Now that I’m in a head space where I am trying to change habits, and since sleep has become a much simpler process (Thanks, cipralex), it occurred to me that I could change this one.

I’m not much into meditation because oh-so-very-boring, and I’ve gotten sick of berating myself for not being able to sit still and hold my mind in one place for very long. I’m not a meditator. I can accept this. What I can do is lay in bed at night, after devouring a few chapters o whatever delicious book I’m currently eating, and go over the things I’ve done well that day.  This is not always a complete list – I’m not back at the gym regularly yet, I still hate cleaning out the bloody fridge, and my eating habits are much as they always were. But. I do walk my dog a few times a day, I do eat fairly well, I do – as it turns out – quite a few things right on a daily basis.  I was just focused on the wrong things.

Much with everything else around mad cow disease (snicker) I’m looking back on that old behaviour and thinking, bloody hell.  Where was that getting me?  Overtired, irritable and anxious, that’s where. (Yes, feelings are now places.) These days, even if all I manage in a day is a shower – which may happen one day – I’m focusing on that one good act, rather than all of my perceived failings.

I used to think that if I didn’t beat myself up, I wouldn’t get anything done. The truth is that if I reward my brain with some positive reinforcement for the things it does well, it’s more inclined to go to sleep and do even more the next day.

Hmm.  My brain is a two-year-old. I suppose that’s okay. Anyhow, those are my musings for today.  What about you? What do you do to reward yourself for good behaviour?

 

Assholes

A quick post this morning for you all to enjoy this brilliant thing. (Hat tip to my brother, and beyond him, to however he got it.)

My long form advice on being surrounded by assholes: You can’t change them; only how you respond to them. Try word games! How many times can you use the word ‘Abderian’ before they finally google it? If you smile and wink when you say it, can you get away with it for longer?

My short form advice: Kick ’em in the shins and run, screaming with laughter, into the night.

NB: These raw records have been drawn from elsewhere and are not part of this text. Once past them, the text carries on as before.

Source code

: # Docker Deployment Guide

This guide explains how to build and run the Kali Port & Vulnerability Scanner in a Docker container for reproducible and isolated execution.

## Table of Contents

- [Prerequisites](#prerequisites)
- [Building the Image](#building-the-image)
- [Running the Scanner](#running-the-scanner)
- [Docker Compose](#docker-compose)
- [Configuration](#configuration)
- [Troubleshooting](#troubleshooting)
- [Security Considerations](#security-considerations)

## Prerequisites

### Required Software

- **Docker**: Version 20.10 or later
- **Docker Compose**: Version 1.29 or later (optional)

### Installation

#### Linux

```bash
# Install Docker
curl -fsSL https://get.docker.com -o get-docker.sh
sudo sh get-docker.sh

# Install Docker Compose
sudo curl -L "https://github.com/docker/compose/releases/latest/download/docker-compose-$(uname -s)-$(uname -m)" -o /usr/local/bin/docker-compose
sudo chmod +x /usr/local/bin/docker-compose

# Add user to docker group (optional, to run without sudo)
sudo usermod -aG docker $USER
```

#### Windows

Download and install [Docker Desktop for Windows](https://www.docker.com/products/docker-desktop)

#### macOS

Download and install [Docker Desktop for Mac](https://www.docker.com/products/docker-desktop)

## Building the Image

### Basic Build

Have a lovely day, non-assholes of the world.

 

The Process of Medication

WEEK ONE

Stage One: Hope
Hey, I feel . . . better. Clearer. It’s easier to think. My memory has improved. I’m sleeping a lot more easily.  I wonder if it’s the medication?

Stage Two: Doubt
That’s ridiculous. It’s only been a week. This is some kind of placebo effect – I’m making it up.  My brain is trying to trick me. Damn you, evil brain, I am SO not falling for your crap.

WEEK TWO
Go to doctor for follow up. Find out that, in fact, many people see a change in four days. They have to tell you six weeks so that you don’t get your hopes up. Get hopes up.

WEEK THREE
Stage Three: Mistrust
Pills can’t actually work on me.  It’s too easy.  But I am . . . lighter. Stronger, faster, better!  We can rebuild her.  We have the technology.

Stage Four: Paranoia
Oh good gods, what if I turn into some kind of robot. I’m happier, but am I manic? What if I’m manic-happy? Am I going to be one of those spazzily happy people?  I hate those people!

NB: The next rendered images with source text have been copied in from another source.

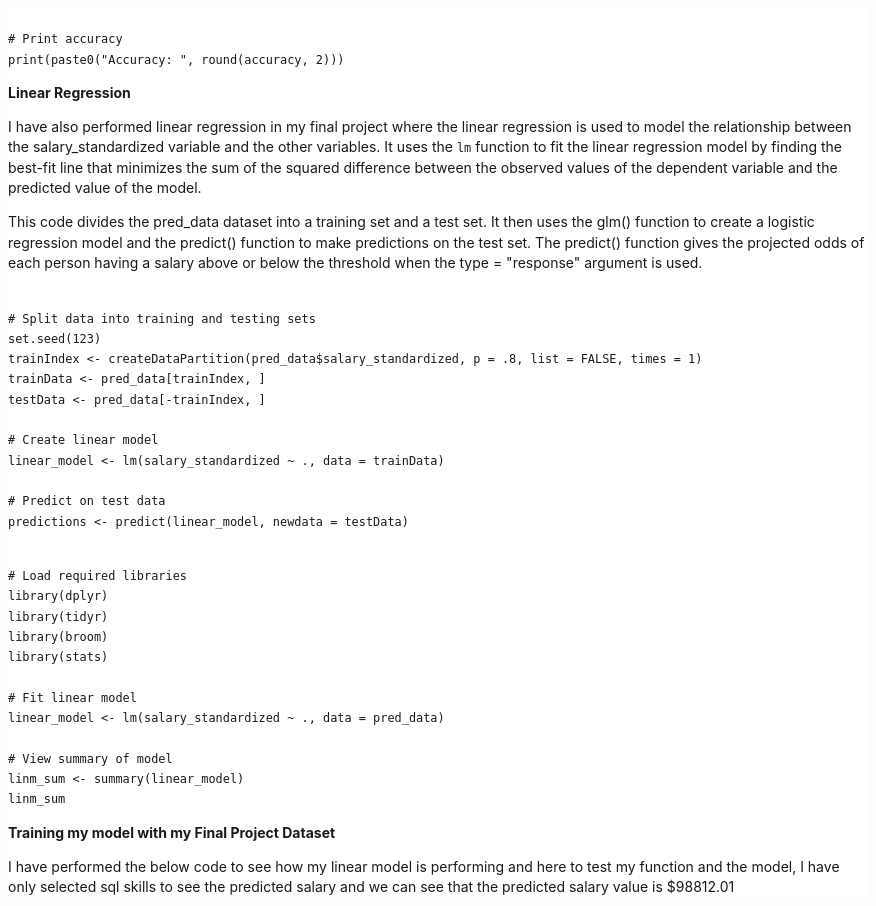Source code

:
 ```{r}

# Print accuracy
print(paste0("Accuracy: ", round(accuracy, 2)))

```

**Linear Regression**

I have also performed linear regression in my final project where the linear regression is used to model the relationship between the salary_standardized variable and the other variables. It uses the ```lm``` function to fit the linear regression model by finding the best-fit line that minimizes the sum of the squared difference between the observed values of the dependent variable and the predicted value of the model.

This code divides the pred_data dataset into a training set and a test set. It then uses the glm() function to create a logistic regression model and the predict() function to make predictions on the test set. The predict() function gives the projected odds of each person having a salary above or below the threshold when the type = "response" argument is used.

```{r}

# Split data into training and testing sets
set.seed(123)
trainIndex <- createDataPartition(pred_data$salary_standardized, p = .8, list = FALSE, times = 1)
trainData <- pred_data[trainIndex, ]
testData <- pred_data[-trainIndex, ]

# Create linear model
linear_model <- lm(salary_standardized ~ ., data = trainData)

# Predict on test data
predictions <- predict(linear_model, newdata = testData)
```


```{r}

# Load required libraries
library(dplyr)
library(tidyr)
library(broom)
library(stats)

# Fit linear model
linear_model <- lm(salary_standardized ~ ., data = pred_data)

# View summary of model
linm_sum <- summary(linear_model)
linm_sum

```

**Training my model with my Final Project Dataset**

I have performed the below code to see how my linear model is performing and here to test my function and the model, I have only selected sql skills to see the predicted salary and we can see that the predicted salary value is $98812.01
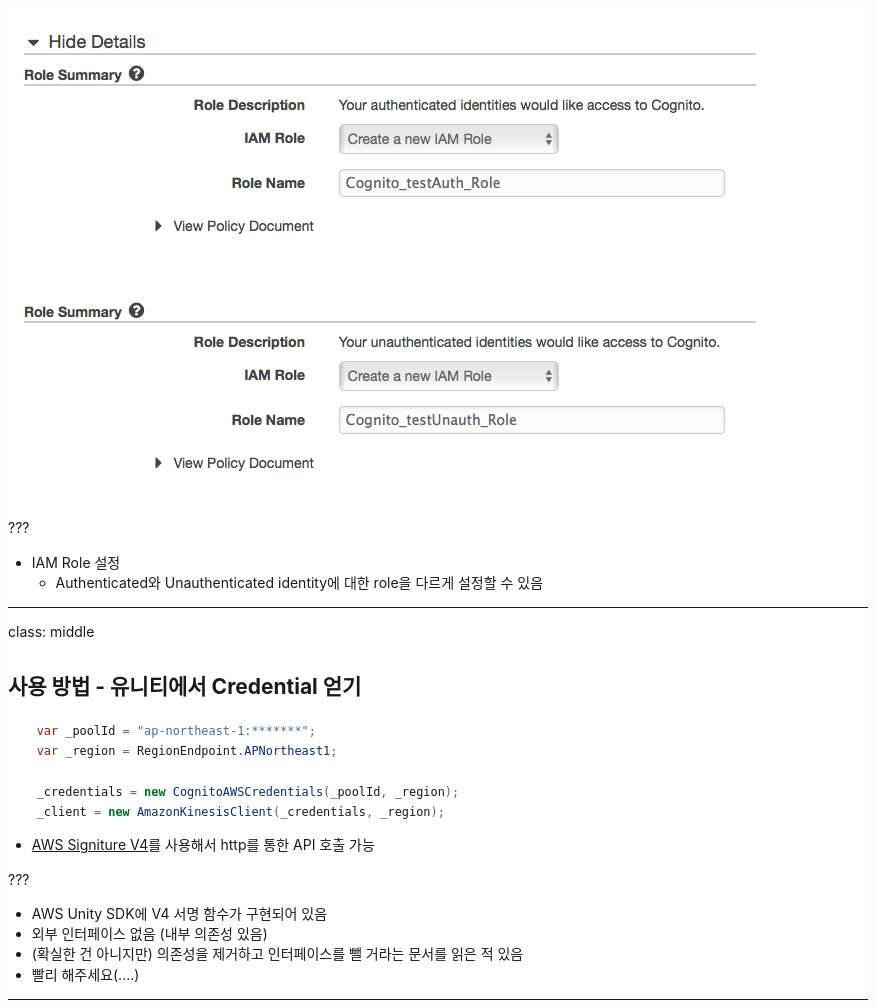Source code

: ![Role 부여](./images/aws_fed_identity_set_role.png)

???

- IAM Role 설정
  - Authenticated와 Unauthenticated identity에 대한 role을 다르게 설정할 수 있음

---
class: middle

## 사용 방법 - 유니티에서 Credential 얻기
```csharp
    var _poolId = "ap-northeast-1:*******";
    var _region = RegionEndpoint.APNortheast1;

    _credentials = new CognitoAWSCredentials(_poolId, _region);
    _client = new AmazonKinesisClient(_credentials, _region);
```

- [AWS Signiture V4](http://docs.aws.amazon.com/AmazonS3/latest/API/sig-v4-authenticating-requests.html)를 사용해서 http를 통한 API 호출 가능

???

- AWS Unity SDK에 V4 서명 함수가 구현되어 있음
- 외부 인터페이스 없음 (내부 의존성 있음)
- (확실한 건 아니지만) 의존성을 제거하고 인터페이스를 뺄 거라는 문서를 읽은 적 있음
- 빨리 해주세요(....)

---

What if I plateau at some weird level of flat, and have no personality whatsoever?

Phone everyone. Ask about levels of mania or blandness. Friends baffled. Have noticed no such changes. They suggest that I may be a little more sociable, and I’ve been happier. Hmm. As friends have been known to call me batshit crazy and tell me my ass does, in fact, look fat in those pants, I elect to trust.

WEEK FOUR
Stage Five: Peace
Here’s the thing about the pills.  They are not magic pills. (Sad.) I’m pretty much just going to be ME, with better sleeps and lower anxiety and the ability to say to myself, ‘Hey self, as it turns out? You’re not utter shite, after all. Not even a little bit.’

So, sorry for taking a while between posts, bloggey world.  I’ve been out, doing things, working on the work I do that’s designed to make me into a whole, content human. It feels good! I feel stronger.  I am . . . BIONIC GWEN.  Muahaha.